The unusual optical features of liquid crystals make them indispensable in many technologies, including displays and optoelectronics. Now Baek-woon Lee and Noel A Clark of the University of Colorado, US, have developed a 'patterned' base layer for liquid crystals that overcomes a long-standing difficulty in controlling the molecules in the liquid crystal. The new technique is an important step towards the simple fabrication of highly intricate liquid-crystal devices using lithography (Baek-woon Lee and Noel A Clark 2001 Science 291 2576).

The rod-shaped molecules of a ‘nematic’ liquid crystal lie at about the same angle to the substrate, but they can orient themselves in any direction around the normal. This gives rise to a property known as birefringence, in which the liquid crystal has many different refractive indices, depending on which direction light enters the crystal. The degree of birefringence can be controlled by aligning the molecules using an electric field and by adjusting the molecular make-up of the surface on which the liquid crystal is created.
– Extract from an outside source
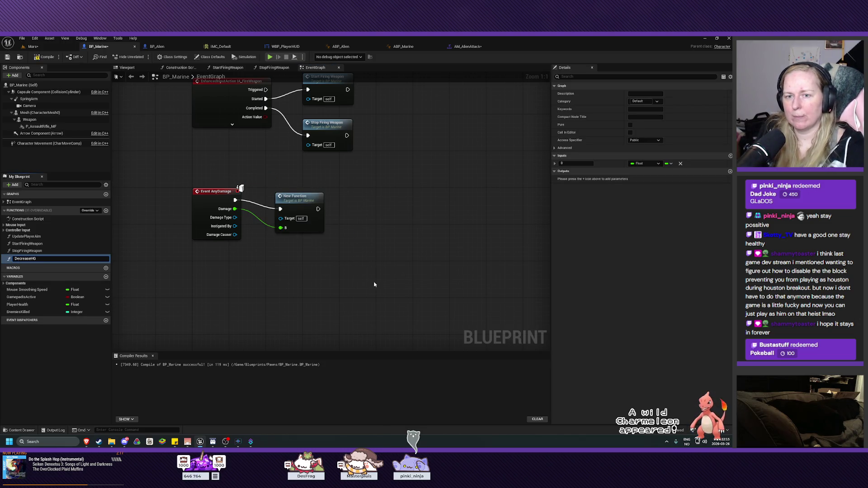
key("Return")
When the molecules are lined up, the birefringent crystal splits incoming rays of light into two polarized beams – one polarized along the direction of orientation of the molecules, and the second exactly perpendicular to the first.

But the development of existing substrates has been a painstaking process of trial and error, and involved roughening the surfaces. Now Lee and Clark have discovered a simpler way to align the molecules. They deposited a thin layer of a silicon-based material onto a glass wafer, and then shone ultraviolet through a stencil to remove narrow strips of the material in a process akin to lithography. Tiny cells on this surface were then filled with the liquid crystal. Lee and Clark found that molecules in neighbouring smooth patches of liquid crystal line up with the molecules in the specially created boundary regions.

The new technique could open the door for the easy preparation of surfaces using lithography. “Virtually any complex pattern of alignment can be fabricated with ease at micrometre resolution”, say Lee and Clark. The researchers also believe the method could be used to manufacture two-dimensional photonic bandgap structures.